The United States has six arctic bases: Joint Base Elmendorf-Richardson, Clear Space Force Station, Eielson Air Force Base, Fort Wainright, and Fort Greely in Alaska, and Thule Air Base on the Greenland ice field. None of them are large installations, but all are considered strategically important right now. Rising tensions with Russia remind us that the closest we come to Russia is across the Bering Strait and the Arctic Circle.
According to the Defense Department, “the Arctic is a potential vector for an attack on the U.S. homeland, a region where Russia and China are operating more freely, and a strategic corridor for DoD forces between the Indo-Pacific and Europe.”
A report from the DoD Inspector General indicates that none of the six bases are prepared for long-term climate change. Rising Arctic temperatures and melting permafrost and ice are already damaging roads and causing major flooding around the bases.
President Joe Biden directed that the armed forces take action to make sure their facilities were prepared for changes in climate and extreme weather. But inspectors visiting these six bases found that none of them were even assessing their facilities to learn what preparations might be needed.

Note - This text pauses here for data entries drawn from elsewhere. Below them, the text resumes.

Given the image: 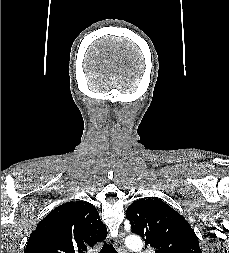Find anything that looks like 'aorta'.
<instances>
[{
	"label": "aorta",
	"instance_id": "762f6f07",
	"mask_svg": "<svg viewBox=\"0 0 229 253\" xmlns=\"http://www.w3.org/2000/svg\"><path fill=\"white\" fill-rule=\"evenodd\" d=\"M126 245L129 249L140 251L142 248V240L137 236H131L126 240Z\"/></svg>",
	"mask_w": 229,
	"mask_h": 253
}]
</instances>
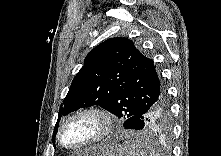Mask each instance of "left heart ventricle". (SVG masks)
I'll return each instance as SVG.
<instances>
[{"label":"left heart ventricle","instance_id":"b2bd125f","mask_svg":"<svg viewBox=\"0 0 221 156\" xmlns=\"http://www.w3.org/2000/svg\"><path fill=\"white\" fill-rule=\"evenodd\" d=\"M99 126V122L94 117L76 118L65 126L62 141L68 146L82 144L97 134Z\"/></svg>","mask_w":221,"mask_h":156}]
</instances>
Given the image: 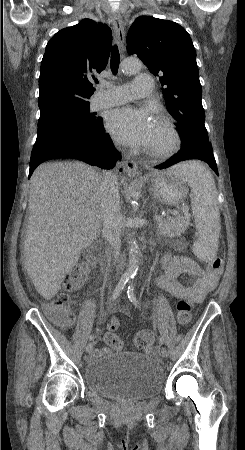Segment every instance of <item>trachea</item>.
<instances>
[{"label":"trachea","instance_id":"1","mask_svg":"<svg viewBox=\"0 0 245 450\" xmlns=\"http://www.w3.org/2000/svg\"><path fill=\"white\" fill-rule=\"evenodd\" d=\"M120 64V54L117 45H114L111 52V71L114 75L117 74Z\"/></svg>","mask_w":245,"mask_h":450}]
</instances>
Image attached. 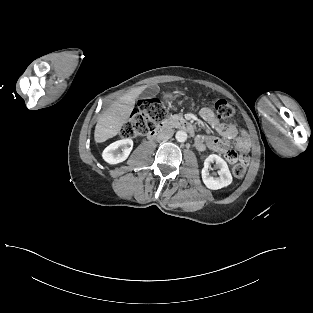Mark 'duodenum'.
I'll use <instances>...</instances> for the list:
<instances>
[{
    "mask_svg": "<svg viewBox=\"0 0 313 313\" xmlns=\"http://www.w3.org/2000/svg\"><path fill=\"white\" fill-rule=\"evenodd\" d=\"M173 127L182 129L191 135H193L195 133L194 127L185 119H183V118H172V119L160 124L153 131L149 132L148 138L149 139H155L157 137L164 136L167 133V131Z\"/></svg>",
    "mask_w": 313,
    "mask_h": 313,
    "instance_id": "obj_1",
    "label": "duodenum"
}]
</instances>
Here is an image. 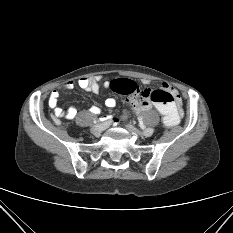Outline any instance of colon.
Listing matches in <instances>:
<instances>
[{"label":"colon","mask_w":233,"mask_h":233,"mask_svg":"<svg viewBox=\"0 0 233 233\" xmlns=\"http://www.w3.org/2000/svg\"><path fill=\"white\" fill-rule=\"evenodd\" d=\"M111 89L124 95H130L131 98L140 102H153L163 116V124L167 128H172L179 123V112L175 106L172 94L162 88L143 89L132 80L117 79L111 82Z\"/></svg>","instance_id":"1"}]
</instances>
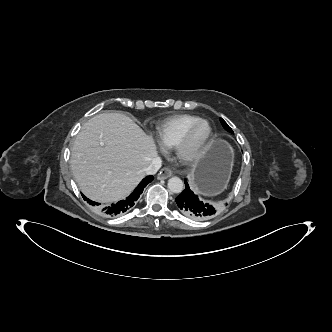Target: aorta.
I'll use <instances>...</instances> for the list:
<instances>
[{
  "instance_id": "obj_1",
  "label": "aorta",
  "mask_w": 332,
  "mask_h": 332,
  "mask_svg": "<svg viewBox=\"0 0 332 332\" xmlns=\"http://www.w3.org/2000/svg\"><path fill=\"white\" fill-rule=\"evenodd\" d=\"M168 188L172 193H181L184 189V183L179 177H171L168 180Z\"/></svg>"
}]
</instances>
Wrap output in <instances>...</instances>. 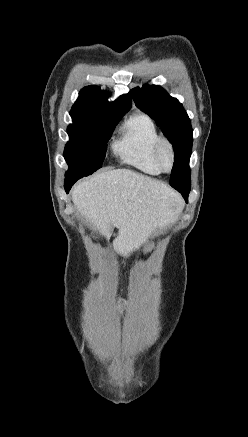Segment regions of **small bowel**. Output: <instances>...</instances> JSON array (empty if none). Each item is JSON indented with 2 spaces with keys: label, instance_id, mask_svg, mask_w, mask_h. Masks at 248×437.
<instances>
[{
  "label": "small bowel",
  "instance_id": "c3829d8e",
  "mask_svg": "<svg viewBox=\"0 0 248 437\" xmlns=\"http://www.w3.org/2000/svg\"><path fill=\"white\" fill-rule=\"evenodd\" d=\"M117 304H118L120 307H123V306L126 304V301H125L123 298H120V299L117 301Z\"/></svg>",
  "mask_w": 248,
  "mask_h": 437
}]
</instances>
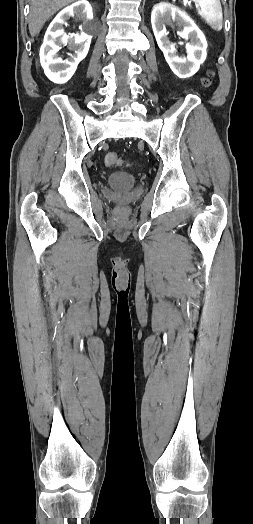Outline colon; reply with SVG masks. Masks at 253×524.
<instances>
[{"mask_svg":"<svg viewBox=\"0 0 253 524\" xmlns=\"http://www.w3.org/2000/svg\"><path fill=\"white\" fill-rule=\"evenodd\" d=\"M213 76L214 74L210 73L209 76L203 80L202 84L204 87H209L212 84ZM104 161L108 167L120 166L122 164L120 156L117 152L114 151L108 152L104 158Z\"/></svg>","mask_w":253,"mask_h":524,"instance_id":"colon-1","label":"colon"}]
</instances>
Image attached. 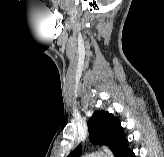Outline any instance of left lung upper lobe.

“Most installation leaders at the six installations we visited in the Arctic and sub-Arctic region were unfamiliar with military installation resilience planning requirements, processes, and tools,” the inspector general reports said. Operations lacked both training and funding, and considered climate planning an optional “wish list.”
“They stated that their day-to-day focus was on reacting to immediate problems or reducing risk to existing hazards, rather than planning for future hazards,” the report noted.
The inspectors’ reports included runways made unusable by cracked and sinking pavement, damaged hangers and roads, and in Thule, a completely destroyed flood barrier. At Fort Wainwright, wildfire risks blocked nearly half a year of training in 2019.
Climate change is bringing more extreme weather everywhere in the world, but the Arctic (and Antarctic) is warming two to three times faster than the global average.